Dataset:
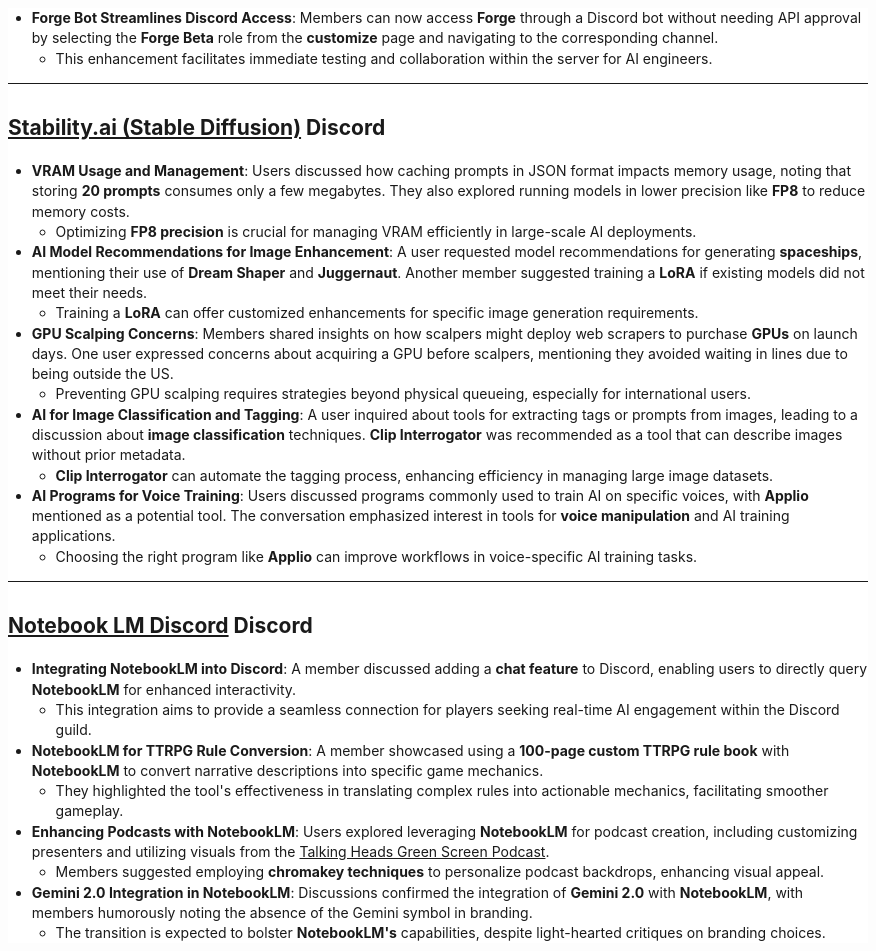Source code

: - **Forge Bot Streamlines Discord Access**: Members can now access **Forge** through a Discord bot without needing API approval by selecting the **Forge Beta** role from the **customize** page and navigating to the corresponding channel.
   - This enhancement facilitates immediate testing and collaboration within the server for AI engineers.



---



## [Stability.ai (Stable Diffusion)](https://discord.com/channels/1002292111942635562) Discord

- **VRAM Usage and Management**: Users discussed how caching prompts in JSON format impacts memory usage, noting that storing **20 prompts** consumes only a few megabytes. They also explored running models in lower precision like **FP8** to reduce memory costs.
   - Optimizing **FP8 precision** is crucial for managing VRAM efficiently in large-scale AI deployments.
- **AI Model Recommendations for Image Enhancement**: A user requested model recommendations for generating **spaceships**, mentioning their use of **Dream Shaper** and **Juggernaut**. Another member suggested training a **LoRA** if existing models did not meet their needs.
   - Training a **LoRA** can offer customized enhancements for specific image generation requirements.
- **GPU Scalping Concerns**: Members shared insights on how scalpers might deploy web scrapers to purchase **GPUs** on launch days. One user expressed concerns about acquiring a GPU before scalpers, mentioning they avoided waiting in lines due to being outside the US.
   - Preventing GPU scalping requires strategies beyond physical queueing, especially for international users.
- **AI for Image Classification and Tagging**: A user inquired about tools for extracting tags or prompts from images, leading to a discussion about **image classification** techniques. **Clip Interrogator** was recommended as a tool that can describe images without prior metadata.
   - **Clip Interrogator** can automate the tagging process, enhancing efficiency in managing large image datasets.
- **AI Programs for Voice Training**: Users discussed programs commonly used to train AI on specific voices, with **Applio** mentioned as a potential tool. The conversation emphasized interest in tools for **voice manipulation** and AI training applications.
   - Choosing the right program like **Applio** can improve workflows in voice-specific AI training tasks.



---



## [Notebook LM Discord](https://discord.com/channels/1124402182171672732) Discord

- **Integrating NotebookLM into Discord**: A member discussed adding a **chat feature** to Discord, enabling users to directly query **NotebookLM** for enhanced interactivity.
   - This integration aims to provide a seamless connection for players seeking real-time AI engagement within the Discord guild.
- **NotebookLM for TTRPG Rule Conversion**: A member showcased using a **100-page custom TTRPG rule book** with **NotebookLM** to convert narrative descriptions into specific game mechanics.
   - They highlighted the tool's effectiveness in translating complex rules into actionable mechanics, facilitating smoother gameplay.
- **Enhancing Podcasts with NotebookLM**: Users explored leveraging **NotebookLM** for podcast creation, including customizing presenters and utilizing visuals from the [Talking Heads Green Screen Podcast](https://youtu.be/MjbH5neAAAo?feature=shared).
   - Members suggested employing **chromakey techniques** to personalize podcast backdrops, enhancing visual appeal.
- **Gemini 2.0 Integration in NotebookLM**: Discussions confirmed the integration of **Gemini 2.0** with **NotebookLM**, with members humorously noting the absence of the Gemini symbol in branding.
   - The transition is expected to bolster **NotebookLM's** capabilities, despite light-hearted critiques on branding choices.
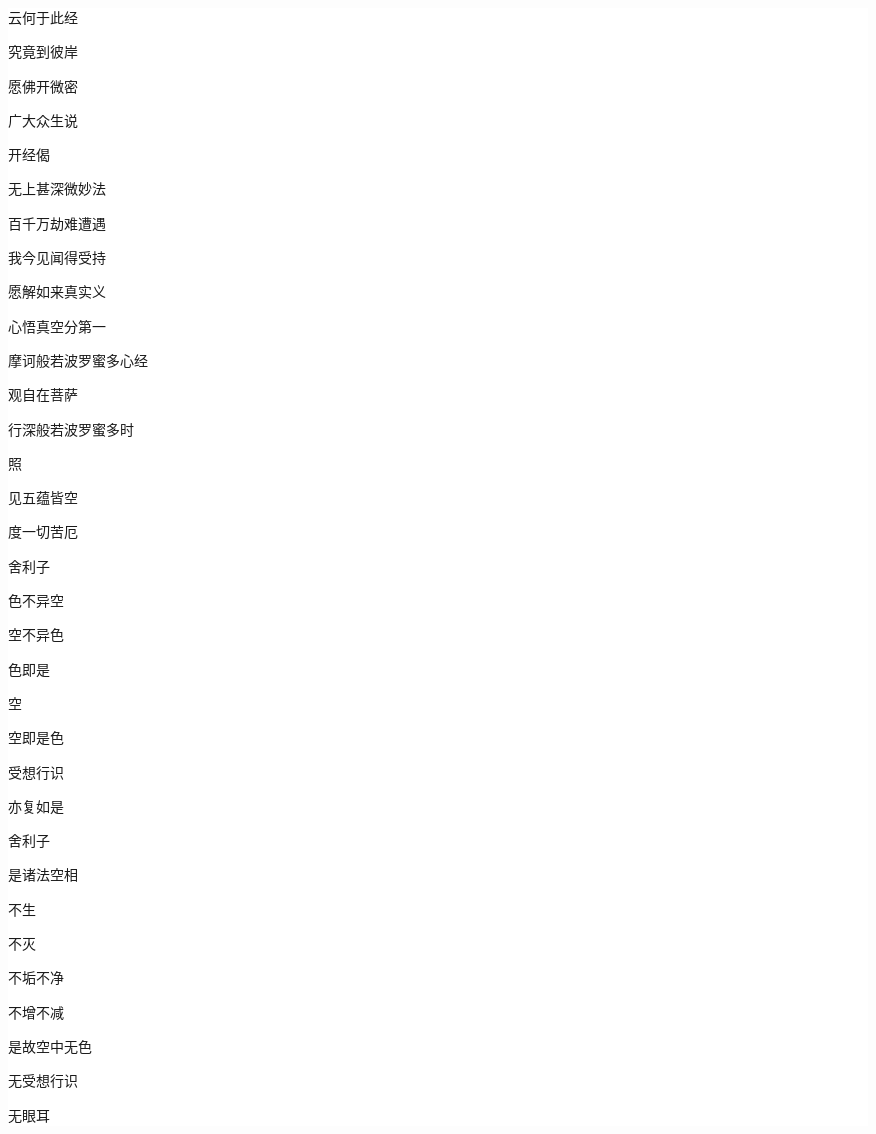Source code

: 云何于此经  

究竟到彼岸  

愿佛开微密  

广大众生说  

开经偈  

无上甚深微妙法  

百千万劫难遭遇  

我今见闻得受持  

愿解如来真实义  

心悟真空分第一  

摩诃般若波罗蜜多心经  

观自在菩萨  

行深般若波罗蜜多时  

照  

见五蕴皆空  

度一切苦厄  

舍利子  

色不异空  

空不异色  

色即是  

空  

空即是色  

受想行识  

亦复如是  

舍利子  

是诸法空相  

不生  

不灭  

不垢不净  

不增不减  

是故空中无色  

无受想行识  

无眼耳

Exercise: Output every record verbatim, excluding any picture it contains.

Response to this exercise:
Source code

: - **Forge Bot Streamlines Discord Access**: Members can now access **Forge** through a Discord bot without needing API approval by selecting the **Forge Beta** role from the **customize** page and navigating to the corresponding channel.
   - This enhancement facilitates immediate testing and collaboration within the server for AI engineers.



---



## [Stability.ai (Stable Diffusion)](https://discord.com/channels/1002292111942635562) Discord

- **VRAM Usage and Management**: Users discussed how caching prompts in JSON format impacts memory usage, noting that storing **20 prompts** consumes only a few megabytes. They also explored running models in lower precision like **FP8** to reduce memory costs.
   - Optimizing **FP8 precision** is crucial for managing VRAM efficiently in large-scale AI deployments.
- **AI Model Recommendations for Image Enhancement**: A user requested model recommendations for generating **spaceships**, mentioning their use of **Dream Shaper** and **Juggernaut**. Another member suggested training a **LoRA** if existing models did not meet their needs.
   - Training a **LoRA** can offer customized enhancements for specific image generation requirements.
- **GPU Scalping Concerns**: Members shared insights on how scalpers might deploy web scrapers to purchase **GPUs** on launch days. One user expressed concerns about acquiring a GPU before scalpers, mentioning they avoided waiting in lines due to being outside the US.
   - Preventing GPU scalping requires strategies beyond physical queueing, especially for international users.
- **AI for Image Classification and Tagging**: A user inquired about tools for extracting tags or prompts from images, leading to a discussion about **image classification** techniques. **Clip Interrogator** was recommended as a tool that can describe images without prior metadata.
   - **Clip Interrogator** can automate the tagging process, enhancing efficiency in managing large image datasets.
- **AI Programs for Voice Training**: Users discussed programs commonly used to train AI on specific voices, with **Applio** mentioned as a potential tool. The conversation emphasized interest in tools for **voice manipulation** and AI training applications.
   - Choosing the right program like **Applio** can improve workflows in voice-specific AI training tasks.



---



## [Notebook LM Discord](https://discord.com/channels/1124402182171672732) Discord

- **Integrating NotebookLM into Discord**: A member discussed adding a **chat feature** to Discord, enabling users to directly query **NotebookLM** for enhanced interactivity.
   - This integration aims to provide a seamless connection for players seeking real-time AI engagement within the Discord guild.
- **NotebookLM for TTRPG Rule Conversion**: A member showcased using a **100-page custom TTRPG rule book** with **NotebookLM** to convert narrative descriptions into specific game mechanics.
   - They highlighted the tool's effectiveness in translating complex rules into actionable mechanics, facilitating smoother gameplay.
- **Enhancing Podcasts with NotebookLM**: Users explored leveraging **NotebookLM** for podcast creation, including customizing presenters and utilizing visuals from the [Talking Heads Green Screen Podcast](https://youtu.be/MjbH5neAAAo?feature=shared).
   - Members suggested employing **chromakey techniques** to personalize podcast backdrops, enhancing visual appeal.
- **Gemini 2.0 Integration in NotebookLM**: Discussions confirmed the integration of **Gemini 2.0** with **NotebookLM**, with members humorously noting the absence of the Gemini symbol in branding.
   - The transition is expected to bolster **NotebookLM's** capabilities, despite light-hearted critiques on branding choices.
Source code

: 云何于此经  

究竟到彼岸  

愿佛开微密  

广大众生说  

开经偈  

无上甚深微妙法  

百千万劫难遭遇  

我今见闻得受持  

愿解如来真实义  

心悟真空分第一  

摩诃般若波罗蜜多心经  

观自在菩萨  

行深般若波罗蜜多时  

照  

见五蕴皆空  

度一切苦厄  

舍利子  

色不异空  

空不异色  

色即是  

空  

空即是色  

受想行识  

亦复如是  

舍利子  

是诸法空相  

不生  

不灭  

不垢不净  

不增不减  

是故空中无色  

无受想行识  

无眼耳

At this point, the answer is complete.